The psychology collection serves the needs of faculty and students in the Psychology Department as well as a number of other departments across campus.

Current areas of collecting

The psychology selector covers experimental, clinical, individual, interpersonal, developmental and child/adolescent psychology; behavioural, applied, motivational and social psychology; cults, human emotions and personality, aging, sex differences, cognition, learning, memory, psycholinguistics; perceptual, environmental and community psychology; tests and measurement statistics and psychometrics, therapies, forensic psychology, the history of psychology, ethics and methodologies of research.

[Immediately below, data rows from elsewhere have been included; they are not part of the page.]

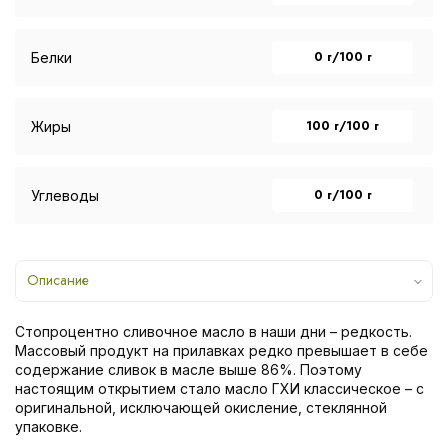
0 г/100 г
Белки
100 г/100 г
Жиры
0 г/100 г
Углеводы
Описание
Стопроцентно сливочное масло в наши дни – редкость.
Массовый продукт на прилавках редко превышает в себе
содержание сливок в масле выше 86%. Поэтому
настоящим открытием стало масло ГХИ классическое – с
оригинальной, исключающей окисление, стеклянной
упаковке.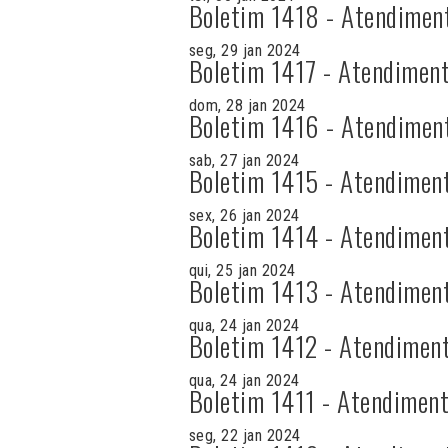
Boletim 1418 - Atendimen
seg, 29 jan 2024
Boletim 1417 - Atendiment
dom, 28 jan 2024
Boletim 1416 - Atendimen
sab, 27 jan 2024
Boletim 1415 - Atendimen
sex, 26 jan 2024
Boletim 1414 - Atendimen
qui, 25 jan 2024
Boletim 1413 - Atendimen
qua, 24 jan 2024
Boletim 1412 - Atendiment
qua, 24 jan 2024
Boletim 1411 - Atendiment
seg, 22 jan 2024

Research and publishing characteristics

The discipline of psychology has both pure and applied aspects. Pure aspects of the discipline have medium volume and a price range of medium to high with an emphasis on conference proceedings, monographs from Western Europe, and especially journals. The applied aspects of psychology require some basic textual materials, monographs and ephemera, as well as journals. Volume is medium and the average price is medium. Overlap with physiology and neuroscience is increasing. There is heavy use of on line indexes, with emphasis on quick access to information on current research.


Predominantly in the English language; selectively in other European languages (primarily for the history of psychology and for critical editions of collected works of major psychologists).

Geographic origin

Primarily North America and Europe.


Popular works on occult sciences and tests are virtually non-existent. Professional issues, phenomenological and existential psychology are at basic information level. Phrenology, graphology, palmistry and parapsychology are at minimal level.

Collections in other UBC Libraries/ Areas of overlap

Asian Library: Basic collections on pre-1800 classical texts on Hindu Astrology in Sanskrit and Hindi; Chinese Astrology and Divination in Chinese, Palmistry in Indic Languages.

Health Sciences Network: Physiological psychology, biopsychology and animal behaviour.